This was the first of the several books to be published by Christopher Tolkien about his father’s stories and conceptions of Middle-Earth after he edited The Silmarillion into a relatively coherent narrative. Unfinished Tales contains drafts of stories which Tolkien worked on from time to time and are presented in a relatively complete form, even if, like ‘Of Tuor and his Coming to Gondolin’, these narratives were included in a cut-down form in The Silmarillion. The range of histories covers the First Age, with Tuor and a long version of the Narn I Hîn Húrin, versions of which he wrote and re-wrote many times, with further details of the island of Númenor and the story of Aldarion and Erendis (an anti love story, maybe), drafts of the contradictory story of Galadriel and Celeborn; and more detailed essays about the ambush at the Gladden Fields where Isildur lost the Ring, the stories behind the Oath of Eorl, the quest of Erebor, the hunt for the Ring, and the Battle of the Fords of Isen, which form background to The Lord of the Rings and The Hobbit. Essays about the Istari, the Drúedain and the Palantíri are also included.
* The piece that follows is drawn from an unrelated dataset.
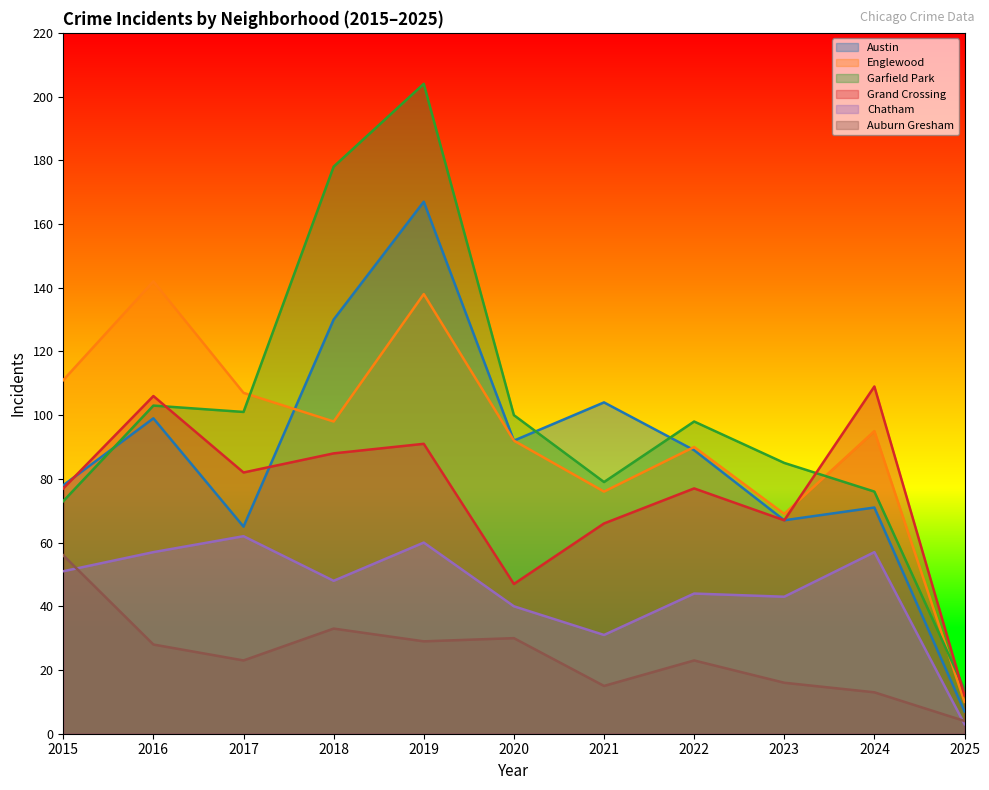

How many data points does each series have?

11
Like the other Histories of Middle Earth, it’s interesting to see how Tolkien’s creation – particularly of events in the First and Second Ages – rarely achieved a static, set in stone, this-is-how-things-were canon. When it came to events of The Lord of the Rings, things seem a little more settled, as though he had fixed ideas about what lay in the background of the mutually beneficial relationship between Rohan and Gondor which is so clearly stated in The Ride of the Rohírrim, even if these were never included in the published text. The inclusion of text describing the Battle of the Fords of Isen, for example, which although never achieving a final fixed definitive version, does nevertheless provide a useful background to what Gandalf was doing in between leaving the king and his followers at Edoras and before rejoining them outside Helm’s Deep, as well as providing a lot more information about the Rohírrim than is in the Lord of the Rings.
Being extracts and unfinished works, the book is very bitty-piecey, and won’t interest anyone who hasn’t read The Lord of the Rings, The Hobbit or The Silmarillion – and maybe not all of those!
“Much of this book will be found unrewarding by readers of The Lord of the Rings who, holding that the historical structure of Middle-earth is a means and not an end, the mode of narrative and not its purpose, feel small desire of further exploration for its own sake, do not wish to know how the Riders of the Mark were organised, and would leave the Wild Men of Drúadan Forest firmly where they found them. My father would certainly not have thought them wrong.”
Some of the bits are more interesting than others – I can’t bring myself to feel great sympathy for Túrin, for example, and the Narn is the longest chunk of text in the book – but having recently watched the films made me think the bits about the Rohírrim much more interesting than when I first read this book back in 1986. The description of the oath-taking between Cirion and Eorl, for example, is actually moving, particularly an awe-struck Lord of Dol Amroth viewing Elendil’s tomb for the first and only time.
There’s also interest to be gained from the brief essay about the Istari – Wizards – which does a lot to explain the antipathy Saruman has for Radagast, and Gandalf himself if it comes to that, in The Lord of the Rings. However, it’s not a book with a single complete or finished narrative, and can be frustrating in that regard. Tolkien’s writing tends mostly to the style of The Silmarillion – it’s certainly not chatty or colloquial – and is best read as a companion to the orthodox texts.